> EXERCISE SET:
[a] In the letters to the editor, write out the part from "Cost of college unbelievable" through "into their futures.", between those two points inclusive, substituting "university" for "college".
[b] According to the letters to the editor, where does New Mexico rank in fourth-grade reading?
[c] List every place, government body, and school or group of schools the letters to the editor mention by name.

> PASSAGE TO READ:
+-------+
Cost of college unbelievable

THE RECENT editorial on student loans and the impact of interest rates hit home. I just had a daughter complete graduate school with a phenomenal debt after only two years. An increased interest rate will certainly be more costly.

However, it isn’t the cost of interest rates that is the problem. It’s the unbelievable cost of college that is the problem. The rate of increase in costs far outweighs the possible increase in interest rates. But the Obama administration never comments on that cost. Why would they? Their elitist friends who run the institutions of higher education – think Ivy League and even our own UNM – turn out liberally minded students who back liberal politicians.

Until something is done, young people will continue to pay for their college education well into their futures.

New education system needed

THE MAY 25 editorial, “Data show why N. M. needs education reform,” is an understatement. We keep supporting a failed a failed public education system. With rankings in the bottom 2 percent for fourth-grade reading and bottom 6 percent in overall K-12 performance it’s time for New Mexico to jump ship and go for change. How about vouchers? The U.S., one of the world’s leading proponents of capitalism, can’t seem to find room for competition in the education bureaucracy. While there are some good arguments that families bear a large responsibility, they can’t be blamed for everything.
+-------+
Collected data entries:
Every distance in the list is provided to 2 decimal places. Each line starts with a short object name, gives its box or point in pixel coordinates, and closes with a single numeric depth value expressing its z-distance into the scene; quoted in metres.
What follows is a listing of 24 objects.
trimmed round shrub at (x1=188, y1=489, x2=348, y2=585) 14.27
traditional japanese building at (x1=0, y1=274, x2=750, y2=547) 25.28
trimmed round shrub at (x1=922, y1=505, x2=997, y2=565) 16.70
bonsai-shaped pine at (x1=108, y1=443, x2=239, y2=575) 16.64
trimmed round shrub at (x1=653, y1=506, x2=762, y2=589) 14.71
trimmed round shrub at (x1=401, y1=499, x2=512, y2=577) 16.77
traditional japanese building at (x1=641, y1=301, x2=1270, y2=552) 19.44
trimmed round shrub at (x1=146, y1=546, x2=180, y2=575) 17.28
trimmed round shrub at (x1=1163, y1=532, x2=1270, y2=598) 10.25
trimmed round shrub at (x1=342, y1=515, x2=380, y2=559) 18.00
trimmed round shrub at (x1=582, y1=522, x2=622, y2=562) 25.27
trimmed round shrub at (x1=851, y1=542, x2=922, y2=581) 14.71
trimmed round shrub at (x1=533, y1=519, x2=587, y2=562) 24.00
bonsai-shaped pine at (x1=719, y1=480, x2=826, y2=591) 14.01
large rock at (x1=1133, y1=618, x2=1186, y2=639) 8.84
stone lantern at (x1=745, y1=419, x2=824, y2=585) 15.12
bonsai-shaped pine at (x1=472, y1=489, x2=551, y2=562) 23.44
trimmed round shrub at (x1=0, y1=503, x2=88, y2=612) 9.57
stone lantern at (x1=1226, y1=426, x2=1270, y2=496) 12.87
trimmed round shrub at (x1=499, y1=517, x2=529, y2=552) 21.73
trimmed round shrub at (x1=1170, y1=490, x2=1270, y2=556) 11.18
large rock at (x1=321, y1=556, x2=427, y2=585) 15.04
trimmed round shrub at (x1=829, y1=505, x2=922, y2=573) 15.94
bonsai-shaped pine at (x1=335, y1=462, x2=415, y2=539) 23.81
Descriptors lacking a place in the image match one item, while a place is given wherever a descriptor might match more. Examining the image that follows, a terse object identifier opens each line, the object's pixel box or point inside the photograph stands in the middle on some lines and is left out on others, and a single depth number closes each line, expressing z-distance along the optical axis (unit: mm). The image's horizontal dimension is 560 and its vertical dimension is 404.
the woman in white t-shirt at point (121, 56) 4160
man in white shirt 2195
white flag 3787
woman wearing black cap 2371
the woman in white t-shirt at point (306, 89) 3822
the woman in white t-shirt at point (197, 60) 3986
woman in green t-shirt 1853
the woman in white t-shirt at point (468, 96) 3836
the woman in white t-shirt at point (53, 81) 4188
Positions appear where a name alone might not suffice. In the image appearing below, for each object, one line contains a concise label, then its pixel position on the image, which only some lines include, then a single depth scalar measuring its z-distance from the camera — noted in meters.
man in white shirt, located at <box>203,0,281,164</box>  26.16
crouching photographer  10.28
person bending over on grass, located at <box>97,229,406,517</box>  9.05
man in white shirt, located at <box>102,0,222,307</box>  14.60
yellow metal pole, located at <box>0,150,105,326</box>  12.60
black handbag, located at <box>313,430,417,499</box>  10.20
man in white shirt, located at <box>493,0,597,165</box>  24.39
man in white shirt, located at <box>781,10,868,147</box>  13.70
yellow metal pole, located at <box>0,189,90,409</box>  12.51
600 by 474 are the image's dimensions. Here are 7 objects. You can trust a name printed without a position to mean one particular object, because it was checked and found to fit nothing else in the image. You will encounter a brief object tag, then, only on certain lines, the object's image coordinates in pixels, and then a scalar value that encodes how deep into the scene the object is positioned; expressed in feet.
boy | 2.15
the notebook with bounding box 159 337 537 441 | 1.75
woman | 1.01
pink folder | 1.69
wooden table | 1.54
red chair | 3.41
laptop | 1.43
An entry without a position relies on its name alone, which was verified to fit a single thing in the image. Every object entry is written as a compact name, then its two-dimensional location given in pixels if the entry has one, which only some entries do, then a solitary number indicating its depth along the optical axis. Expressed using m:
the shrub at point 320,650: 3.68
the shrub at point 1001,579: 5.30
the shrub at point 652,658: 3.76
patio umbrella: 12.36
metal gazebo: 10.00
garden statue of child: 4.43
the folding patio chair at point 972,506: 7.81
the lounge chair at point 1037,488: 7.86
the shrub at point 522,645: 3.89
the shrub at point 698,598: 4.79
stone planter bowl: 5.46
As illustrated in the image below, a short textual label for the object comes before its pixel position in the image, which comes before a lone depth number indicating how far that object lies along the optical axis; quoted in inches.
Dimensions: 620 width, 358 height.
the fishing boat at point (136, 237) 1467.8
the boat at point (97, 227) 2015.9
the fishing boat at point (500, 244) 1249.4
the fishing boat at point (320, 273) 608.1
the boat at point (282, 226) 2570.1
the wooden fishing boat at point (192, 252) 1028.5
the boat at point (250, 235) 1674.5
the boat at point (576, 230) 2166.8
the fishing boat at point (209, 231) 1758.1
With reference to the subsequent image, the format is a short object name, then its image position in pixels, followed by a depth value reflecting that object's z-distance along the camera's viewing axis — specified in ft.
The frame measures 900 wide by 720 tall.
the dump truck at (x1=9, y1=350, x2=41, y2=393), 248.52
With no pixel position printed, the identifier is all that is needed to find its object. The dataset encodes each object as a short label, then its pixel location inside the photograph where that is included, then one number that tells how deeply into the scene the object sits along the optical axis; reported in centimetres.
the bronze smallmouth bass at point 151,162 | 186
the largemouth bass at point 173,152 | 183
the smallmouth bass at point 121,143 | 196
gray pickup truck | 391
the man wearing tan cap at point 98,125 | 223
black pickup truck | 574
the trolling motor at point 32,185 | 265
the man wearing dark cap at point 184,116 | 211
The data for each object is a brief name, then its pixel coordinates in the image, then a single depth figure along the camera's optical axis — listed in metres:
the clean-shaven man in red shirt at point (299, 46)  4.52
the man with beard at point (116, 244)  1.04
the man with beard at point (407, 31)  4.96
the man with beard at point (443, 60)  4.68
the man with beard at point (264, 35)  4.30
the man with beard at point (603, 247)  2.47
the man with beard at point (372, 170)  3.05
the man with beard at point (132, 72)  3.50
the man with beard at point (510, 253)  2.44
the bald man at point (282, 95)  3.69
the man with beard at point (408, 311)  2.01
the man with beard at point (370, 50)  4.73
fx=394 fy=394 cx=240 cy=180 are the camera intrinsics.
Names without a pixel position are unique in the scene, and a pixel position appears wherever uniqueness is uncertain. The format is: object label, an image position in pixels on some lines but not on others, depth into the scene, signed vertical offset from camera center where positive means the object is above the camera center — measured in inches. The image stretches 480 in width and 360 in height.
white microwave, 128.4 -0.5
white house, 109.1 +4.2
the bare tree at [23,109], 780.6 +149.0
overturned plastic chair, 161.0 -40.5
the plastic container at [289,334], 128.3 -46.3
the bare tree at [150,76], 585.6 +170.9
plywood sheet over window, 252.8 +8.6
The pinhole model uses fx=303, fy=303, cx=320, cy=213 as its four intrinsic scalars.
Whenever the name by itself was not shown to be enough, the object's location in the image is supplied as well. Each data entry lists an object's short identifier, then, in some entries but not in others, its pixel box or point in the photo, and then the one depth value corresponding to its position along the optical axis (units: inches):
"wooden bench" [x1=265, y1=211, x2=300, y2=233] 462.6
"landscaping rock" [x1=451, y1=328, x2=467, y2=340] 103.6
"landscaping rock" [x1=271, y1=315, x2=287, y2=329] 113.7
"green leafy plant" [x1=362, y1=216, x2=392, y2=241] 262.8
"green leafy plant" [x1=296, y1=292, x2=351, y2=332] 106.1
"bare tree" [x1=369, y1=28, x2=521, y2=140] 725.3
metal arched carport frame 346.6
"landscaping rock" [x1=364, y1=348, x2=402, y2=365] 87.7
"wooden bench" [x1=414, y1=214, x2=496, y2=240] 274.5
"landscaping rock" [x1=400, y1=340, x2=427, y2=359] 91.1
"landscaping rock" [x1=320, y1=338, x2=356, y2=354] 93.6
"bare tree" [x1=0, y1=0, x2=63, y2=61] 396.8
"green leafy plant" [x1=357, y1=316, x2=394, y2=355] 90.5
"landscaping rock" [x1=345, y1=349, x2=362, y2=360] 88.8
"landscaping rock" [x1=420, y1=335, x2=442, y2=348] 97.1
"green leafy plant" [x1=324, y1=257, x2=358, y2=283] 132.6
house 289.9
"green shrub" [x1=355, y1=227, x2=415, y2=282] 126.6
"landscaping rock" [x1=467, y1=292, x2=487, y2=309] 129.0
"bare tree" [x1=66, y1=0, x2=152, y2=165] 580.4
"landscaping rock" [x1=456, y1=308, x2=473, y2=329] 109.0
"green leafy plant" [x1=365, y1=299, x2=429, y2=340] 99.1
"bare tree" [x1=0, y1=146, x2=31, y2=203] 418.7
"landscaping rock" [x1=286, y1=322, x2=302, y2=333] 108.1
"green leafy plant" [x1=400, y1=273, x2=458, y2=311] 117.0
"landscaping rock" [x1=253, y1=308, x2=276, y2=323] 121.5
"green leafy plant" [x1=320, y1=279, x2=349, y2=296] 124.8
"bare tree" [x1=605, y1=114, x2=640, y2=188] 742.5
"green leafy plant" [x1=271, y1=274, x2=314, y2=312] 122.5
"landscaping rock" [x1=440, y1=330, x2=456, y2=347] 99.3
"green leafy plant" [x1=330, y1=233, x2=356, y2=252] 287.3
+-------+
> LIST OF ANSWERS:
[a]
Cost of university unbelievable

THE RECENT editorial on student loans and the impact of interest rates hit home. I just had a daughter complete graduate school with a phenomenal debt after only two years. An increased interest rate will certainly be more costly.

However, it isn’t the cost of interest rates that is the problem. It’s the unbelievable cost of university that is the problem. The rate of increase in costs far outweighs the possible increase in interest rates. But the Obama administration never comments on that cost. Why would they? Their elitist friends who run the institutions of higher education – think Ivy League and even our own UNM – turn out liberally minded students who back liberal politicians.

Until something is done, young people will continue to pay for their university education well into their futures.

[b] In the bottom 2 percent.

[c]
- Obama administration
- Ivy League
- UNM
- New Mexico (N. M.)
- U.S.